Ces lettres intimes révèlent le processus de déconstruction puis de reconstruction de son individu. «Depuis ma transition, j’ai récupéré une partie de votre électricité», écrit-elle à un jeune McKenzie. «J’essaie de panser mes blessures.» À sa petite amie, Jenny, elle dit : « Dysphorie spatiale : j’ai l’impression que mon corps ne va pas bien, mais peut-être que mon corps va bien et que le monde se trompe à ce sujet. »

Elle commémore sa mère, Joyce, à travers des mots : « Quand j’écris, je t’écris toujours. … À cette absence que tu as laissée en moi.

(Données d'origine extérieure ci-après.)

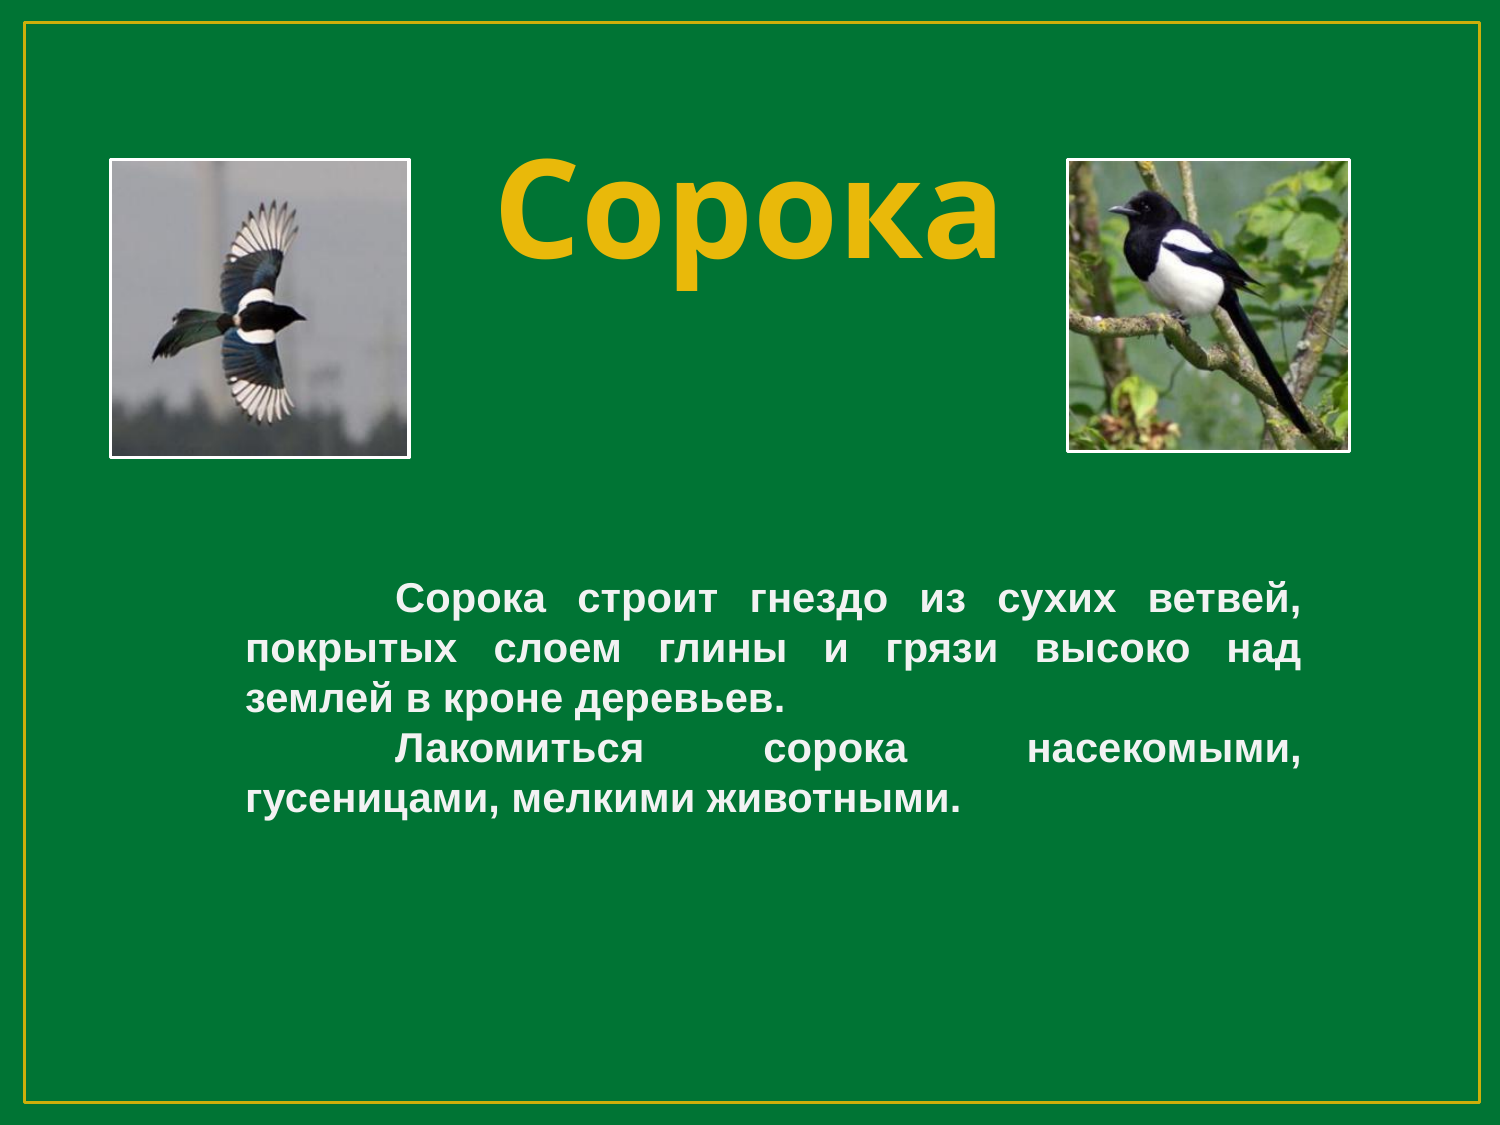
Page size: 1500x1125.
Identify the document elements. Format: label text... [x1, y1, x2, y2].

text_box Сорока строит гнездо из сухих ветвей, покрытых слоем глины и грязи высоко над землей в кроне деревьев. Лакомиться сорока насекомыми, гусеницами, мелкими животными. [230, 563, 1317, 829]
text_box Сорока [456, 113, 1044, 294]
picture [111, 160, 408, 457]
picture [1068, 160, 1349, 451]
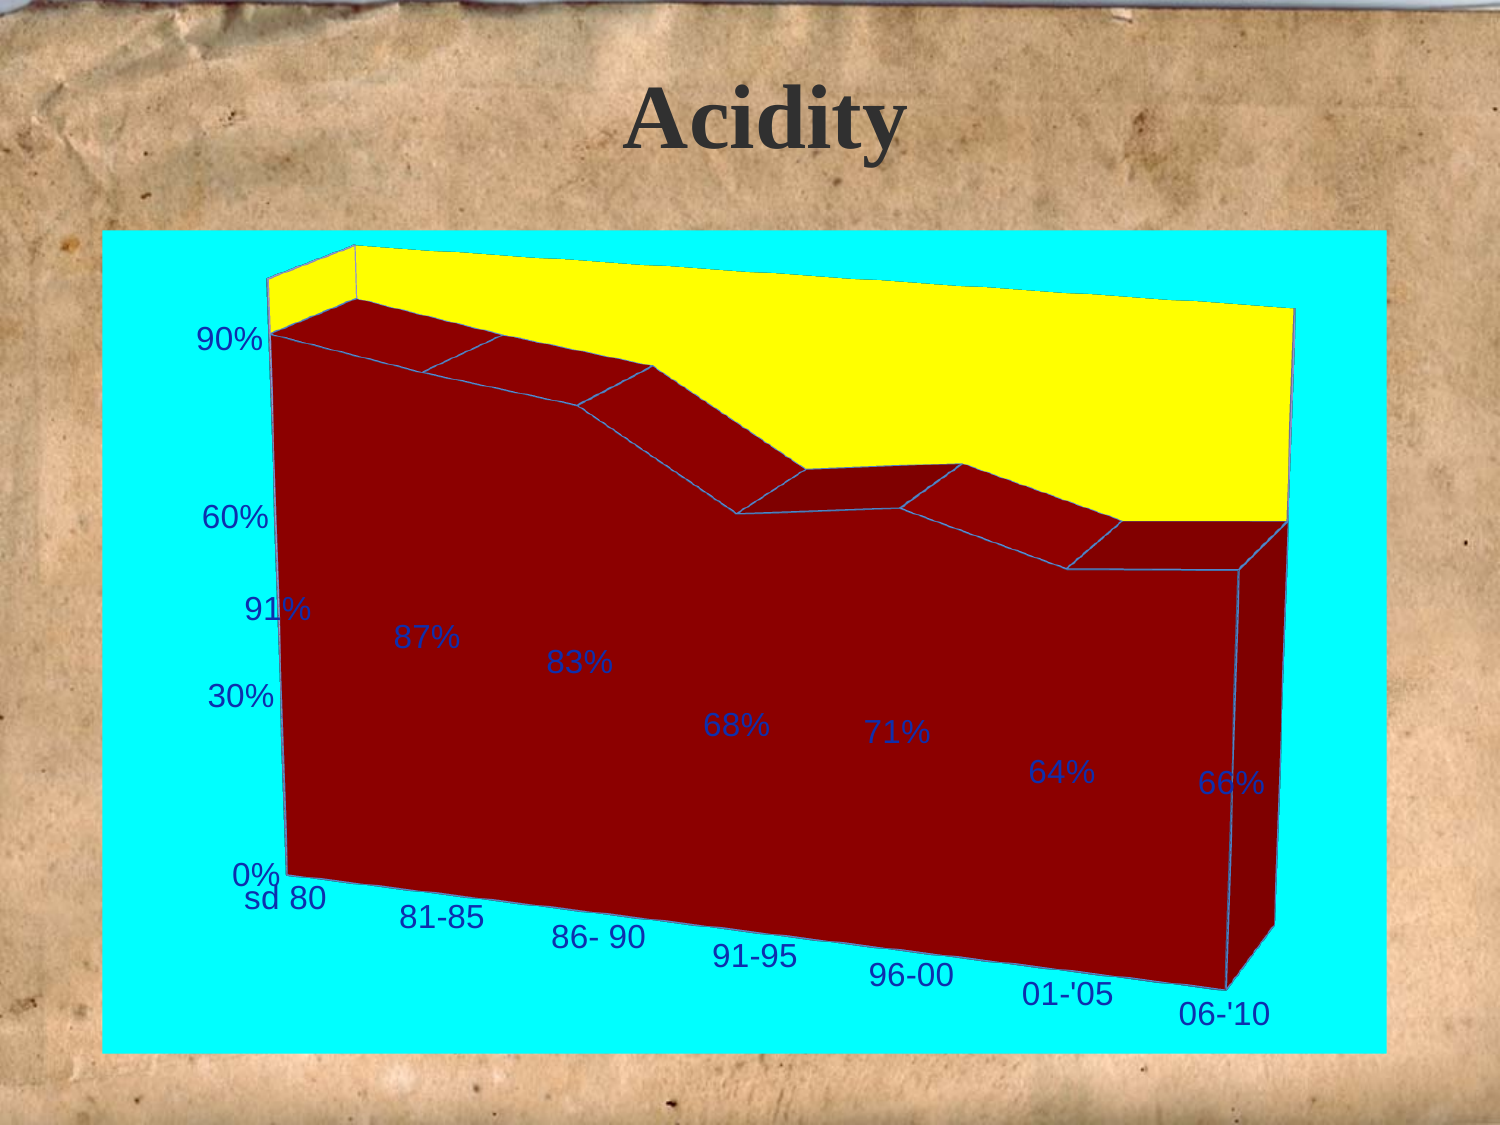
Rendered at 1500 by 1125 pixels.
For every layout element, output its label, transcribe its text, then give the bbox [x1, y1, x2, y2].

chart [102, 230, 1387, 1054]
picture [0, 0, 1500, 1125]
text_box Acidity [107, 49, 1424, 175]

Lorsqu’elle entame sa transition et passe aux hormones, tous les souvenirs du cancer de Joyce lui reviennent. « Tu n’étais pas là pendant l’enfance où tout le monde pensait que j’étais un garçon », écrit-elle. « Et maintenant tu n’es pas là pour l’enfance que je n’ai pas eue, en tant que fille. »

La première opération chirurgicale d’affirmation de genre de Wark la rapproche de ce qu’elle ressent depuis longtemps sous les ornements charnus d’un corps masculin. « Jenny, c’est du travail de ne pas se sentir jalouse », écrit-elle. « J’ai réussi ce qui est en partie une approximation du corps d’une femme cis, mais je ne veux pas être une imitation. … Ma façon de vivre avec la différence est d’être dans cette chair comme sa propre œuvre d’art.


« Qu’est-ce que je faisais en faisant les cent pas à minuit dans cette ville étrangère ? » demande Xiaolu Guo dans ses nouveaux mémoires féroces, une série de courtes entrées semblables à un journal intime qui nous plongent profondément dans l’intérieur de la romancière primée. Dans le chapitre intitulé « La mue » (qu’elle définit comme « le moment où un animal perd sa vieille peau ou ses plumes pour grandir »), elle a laissé derrière elle sa fille et le père de sa fille en Angleterre pour enseigner à l’Université Columbia à New York. « Peut-être que je recherchais des aventures et des rencontres et, finalement, une sorte de liberté que je n’avais jamais eue en Chine ou en Grande-Bretagne. Mais quelle était cette liberté ? Illusion, illusion ou possibilité non réalisée ?

Née à Pékin, Guo a émigré en Angleterre (« ma maison construite ») à 29 ans, et elle a écrit de manière prolifique en chinois et en anglais. Tout au long du livre, des réflexions intimes (sur sa brève liaison avec un linguiste par exemple) s’ouvrent sur un jardin intellectuel voluptueux, ses références allant de Simone de Beauvoir à Nietzsche en passant par Virginia Woolf.

Ces idées de grande envergure partagent un fil conducteur commun : la lutte privée, contre la « domesticité à laquelle j’essaie d’échapper » alors même qu’elle aspire à son enfant, contre l’assujettissement de son identité individuelle au rôle de mère. Le caractère chinois pour « femme » ou « nu » ressemble à « une personne à genoux », écrit-elle. Elle voit la vie de la femme artiste comme un paradoxe entre inspiration et structure.

Avec les mots comme graines, le jardin des mémoires de Guo est aussi sauvage que cultivé. Les mots, écrit-elle, « sont mon existence même physique. Ils sont le lexique de mes réalités. Et pourtant, même si elle recherche un nouveau lexique, une nouvelle réalité, elle sait que les racines de la langue et de la culture sont inéluctables.